Cohen, who has written extensively on the FDA oversight of the supplement industry, explains that this conflict of interest arises largely from requirements, established in the 1994 Dietary Supplement Health and Education Act of 1994 (DSHEA), that outline the FDA’s role in the oversight of dietary supplement. Specifically, there’s a clause that deals with the types of claims these supplements can make. Called “structure-function claims,” these are statements like “calcium helps build strong bones,” or “fiber maintains bowel regularity.”

“These structure function claims can be anything the manufacturer wishes them to be, so you can say ‘this will maintain a healthy sex life for example,’ as long as you avoid specific words claiming that the supplement is going to be curing or treating a disease” Cohen says. “If you say this ‘is good for maintaining a healthy sex life’ or healthy erections even, you can use that language.”

Importantly, because the FDA doesn’t oversee supplements pre-market, they don’t “pre-approve” these claims before supplements hit shelves. Instead, the text is submitted to the agency 30 days after marketing the product to the public. A supplement company is free to make these claims, as long as there is an FDA disclaimer on the box.
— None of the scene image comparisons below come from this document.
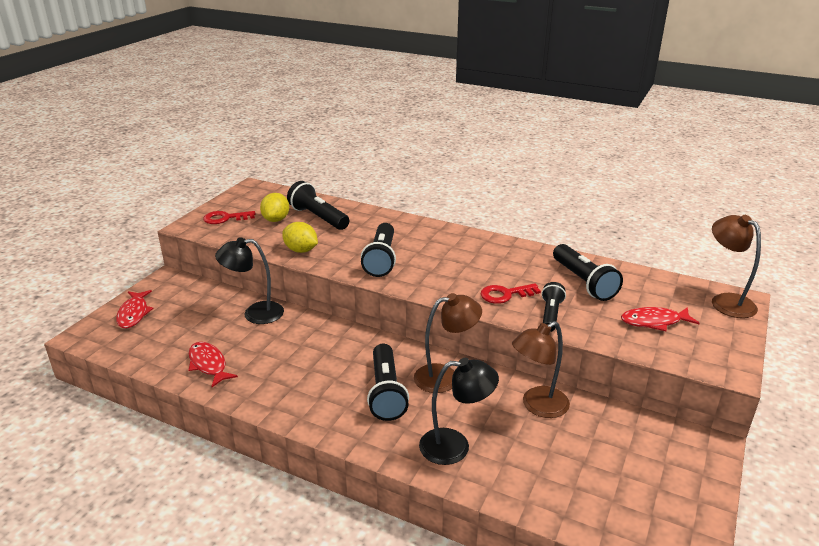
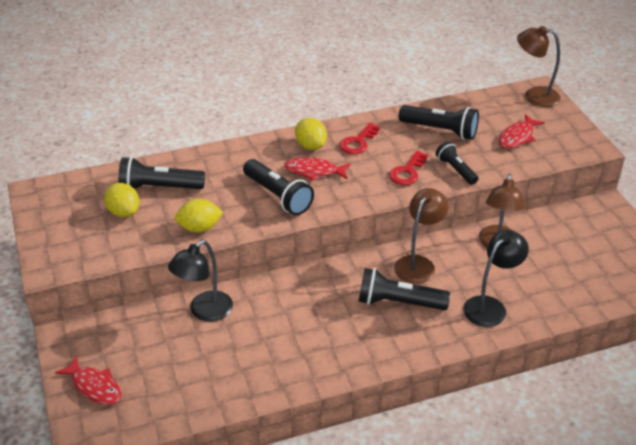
camera: 45 degrees left, 10 degrees up
red fish [189,342,238,387] -> red fish moved to [284,157,351,181]
red key [203,211,255,224] -> red key moved to [339,123,380,154]
black flashlight [367,344,409,421] -> black flashlight turned 150 degrees clockwise [358,268,450,310]
none -> yellow lemon [295,118,327,150]

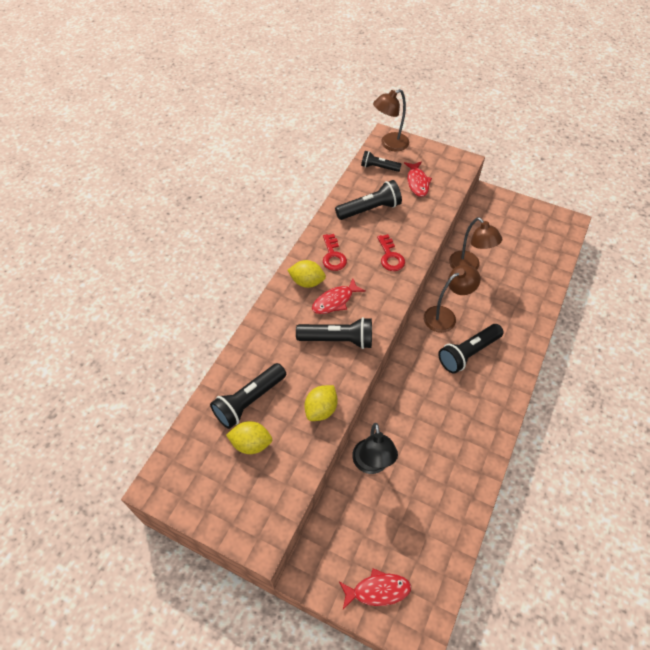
camera: 45 degrees left, 15 degrees up
brown lamp [394,188,449,284] -> brown lamp turned 75 degrees clockwise [424,265,481,333]
black flashlight [436,141,478,185] -> black flashlight moved to [361,151,401,172]
black lamp [463,230,529,327] -> none

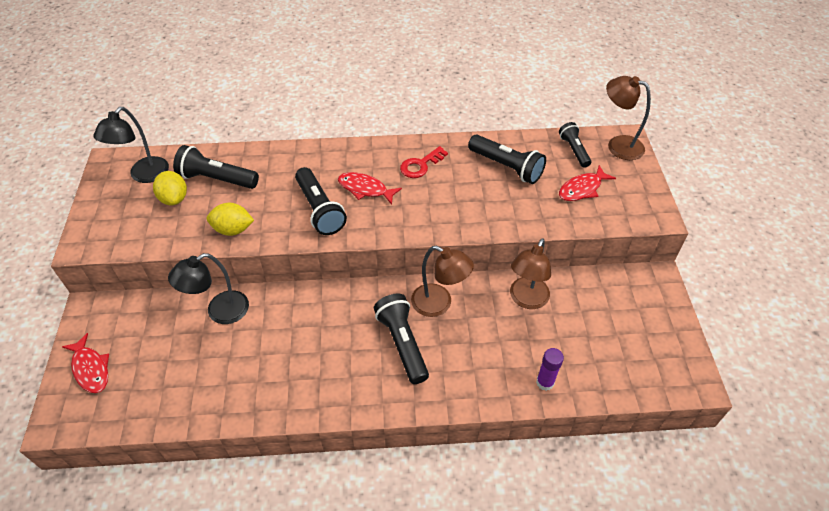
camera: 60 degrees right, 5 degrees down
yellow lemon [288,260,326,288] -> none
red key [377,234,405,271] -> none
black flashlight [438,324,504,374] -> black flashlight turned 45 degrees clockwise [374,293,429,384]
none -> black lamp [94,107,169,183]
none -> purple glue stick [536,348,564,391]

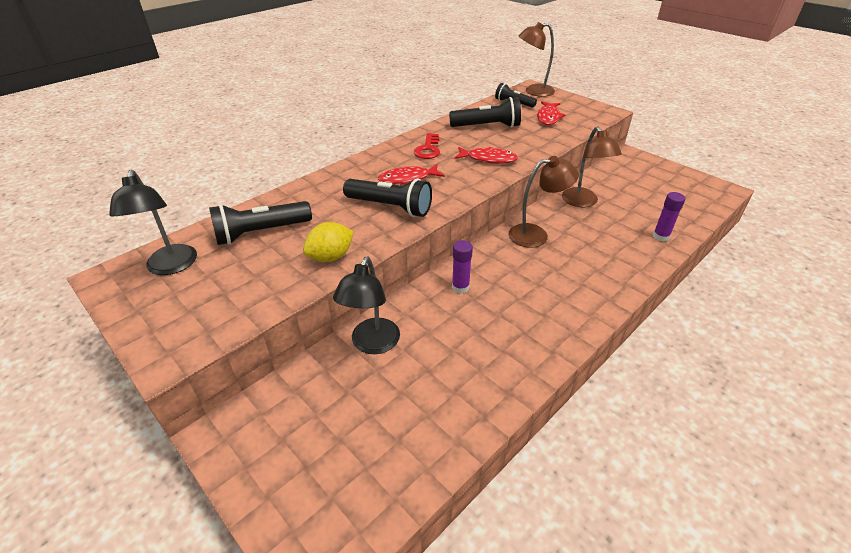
camera: 40 degrees left, 10 degrees down
red fish [62,333,109,393] -> red fish moved to [454,147,518,164]
yellow lemon [153,171,187,205] -> none
black flashlight [374,293,429,384] -> none
none -> purple glue stick [452,240,473,294]

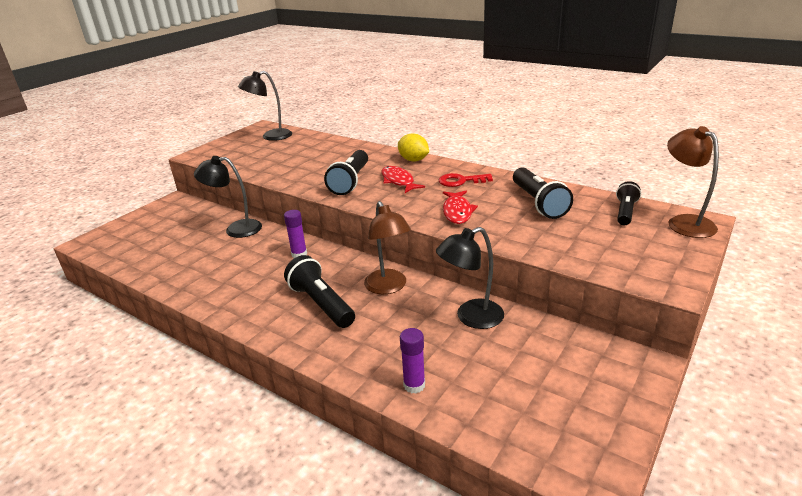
camera: 80 degrees right, 10 degrees down
black flashlight [209,201,312,245] -> black flashlight moved to [284,255,355,328]
yellow lemon [303,222,354,262] -> yellow lemon moved to [398,133,429,162]
red fish [537,101,565,125] -> none
brown lamp [562,126,622,207] -> black lamp [436,227,504,329]

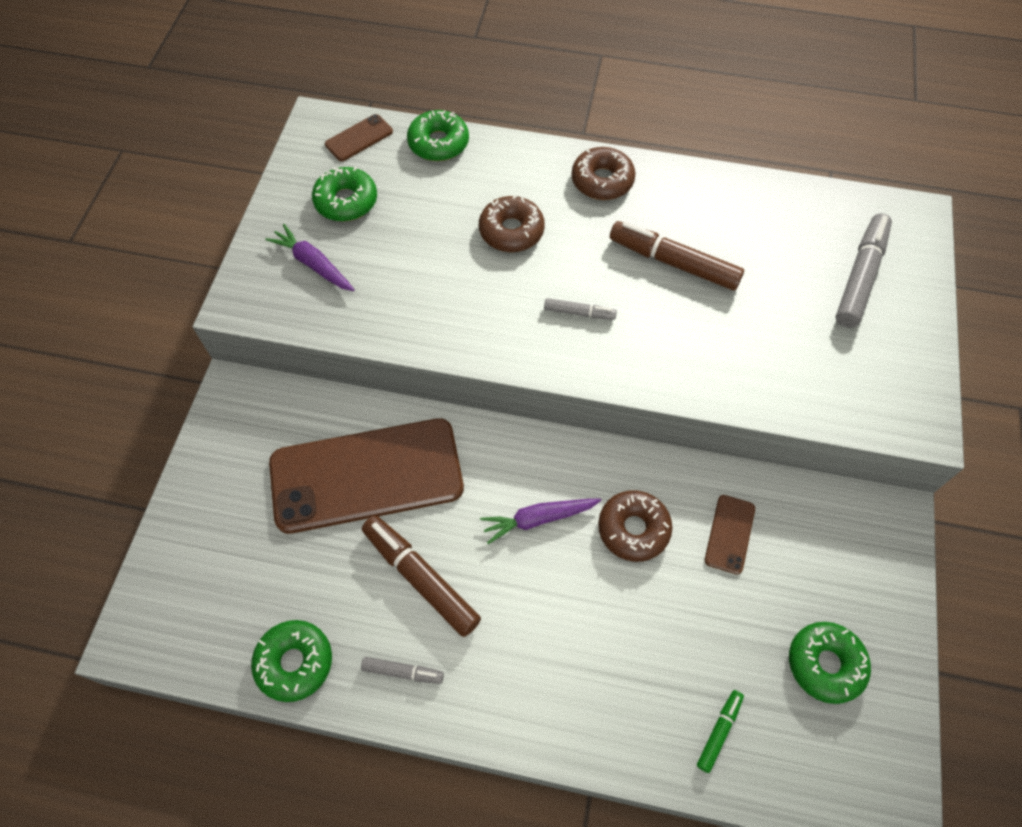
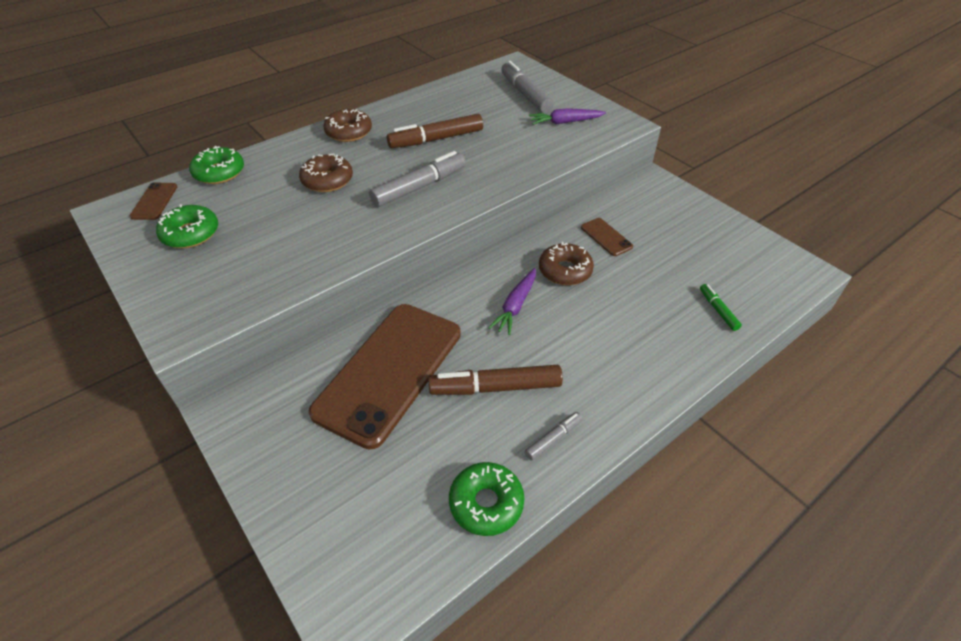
camera: 50 degrees left, 15 degrees down
purple carrot [265,224,355,291] -> purple carrot moved to [529,108,606,125]
grey marker [544,298,617,320] -> grey marker [369,151,466,207], size x1.96
green donut [789,622,871,704] -> none

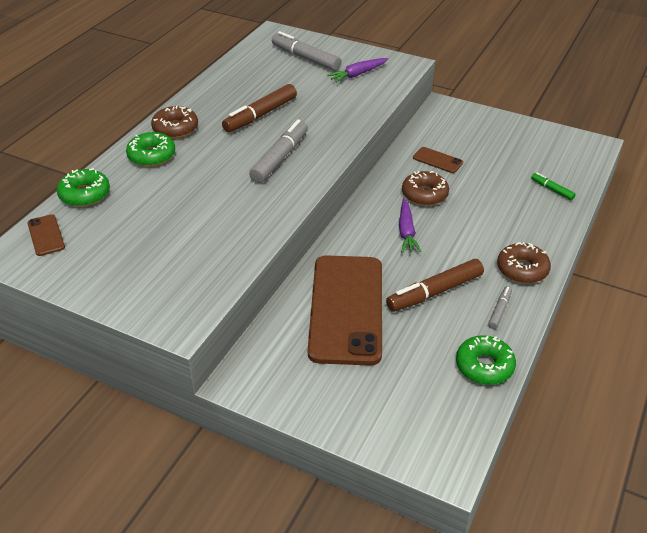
camera: 25 degrees left, 5 degrees down
green donut [156,204,218,248] -> green donut moved to [126,132,175,167]
brown donut [299,154,353,192] -> brown donut moved to [497,242,551,283]

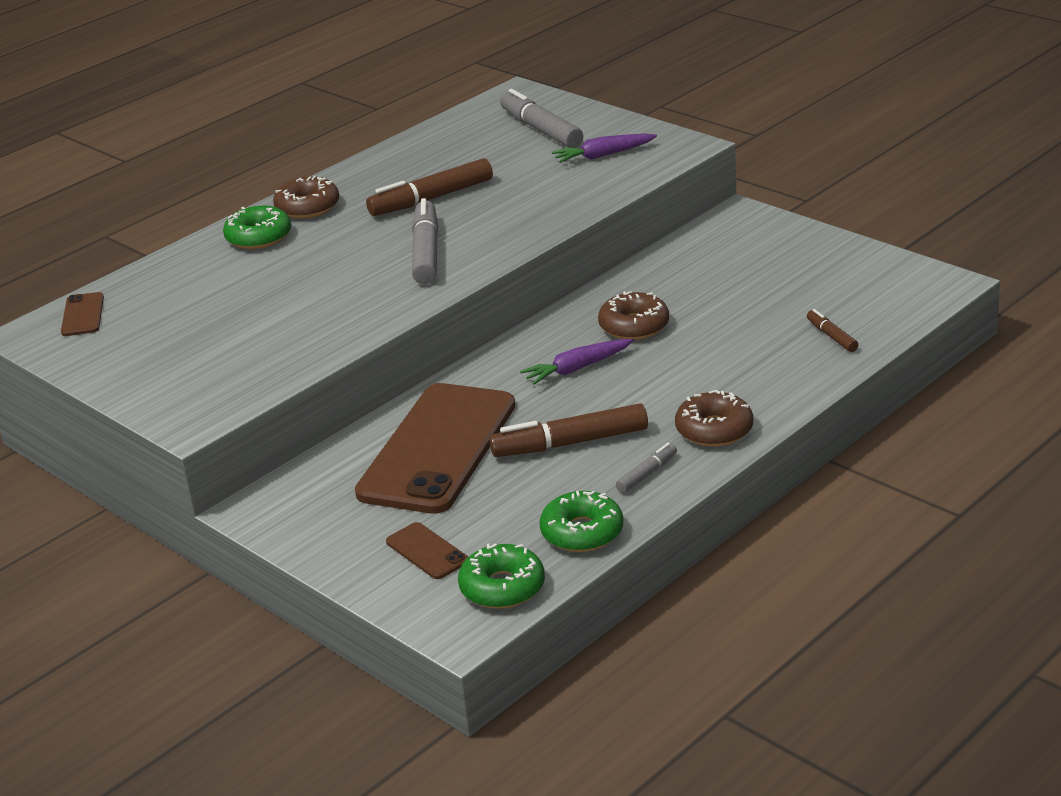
camera: 20 degrees right, 10 degrees down
green donut [57,168,110,207] -> green donut moved to [458,543,545,609]
grey marker [249,119,308,183] -> grey marker turned 45 degrees counterclockwise [412,198,438,284]
purple carrot [399,198,421,253] -> purple carrot turned 45 degrees clockwise [520,338,634,385]
brown phone [413,147,463,173] -> brown phone moved to [386,522,468,579]
green marker [531,173,576,200] -> brown marker [807,309,858,352]

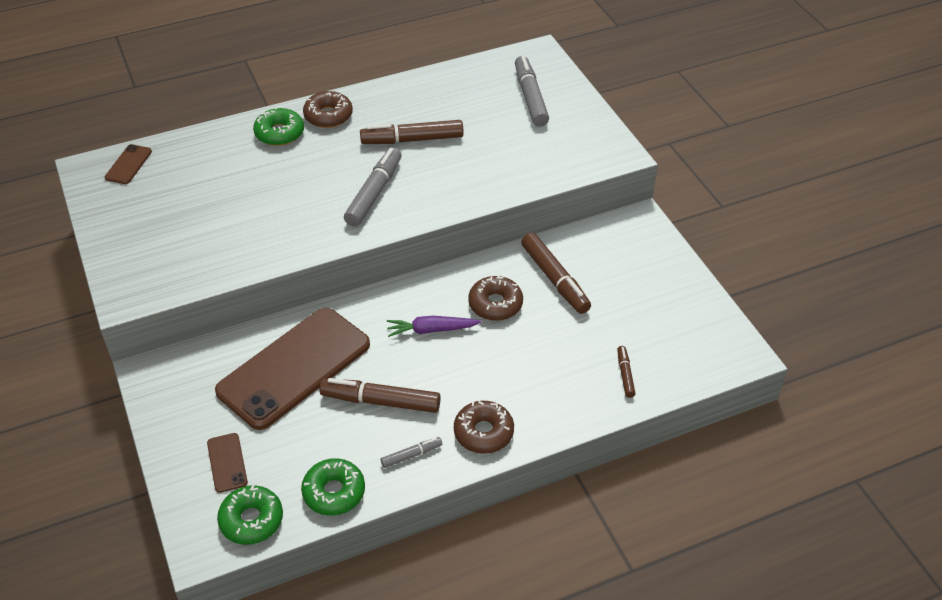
camera: 20 degrees right, 15 degrees up
purple carrot [552,134,657,163] -> none
none -> brown marker [521,233,591,314]

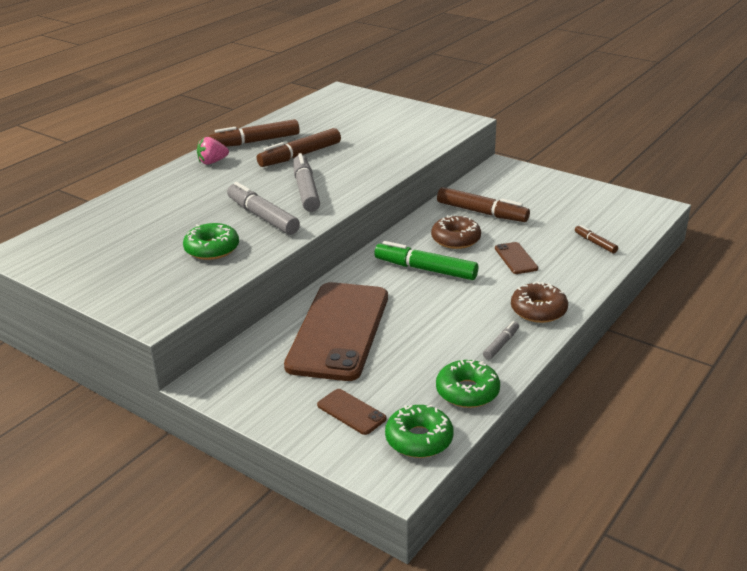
camera: 30 degrees left, 15 degrees down
brown phone [105,144,152,184] -> brown phone moved to [495,242,538,274]
green donut [253,106,304,146] -> green donut moved to [183,223,239,260]
brown donut [303,91,353,128] -> pink strawberry [197,137,229,165]
brown marker [319,378,441,413] -> brown marker moved to [209,119,300,147]
purple carrot [387,316,481,337] -> green marker [374,241,478,280]
grey marker [515,56,549,127] -> grey marker moved to [227,182,300,235]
Unfortunately for Lambert, the lawsuit looks like it’ll be thrown out, according to a report from Bloomberg Law on Tuesday. The case reached the Supreme Court largely because of a legal technicality when it comes to class action lawsuits — Lambert missed a key deadline in 2015. Had the case been allowed to continue, it would have been kicked back to a lower court, in which Lambert’s legal team would have had the chance to prove that the misleading statements caused damages on a class-wide basis because the Cobras didn’t live up to their promises. Once again, the opportunity to tackle this issue has slithered away.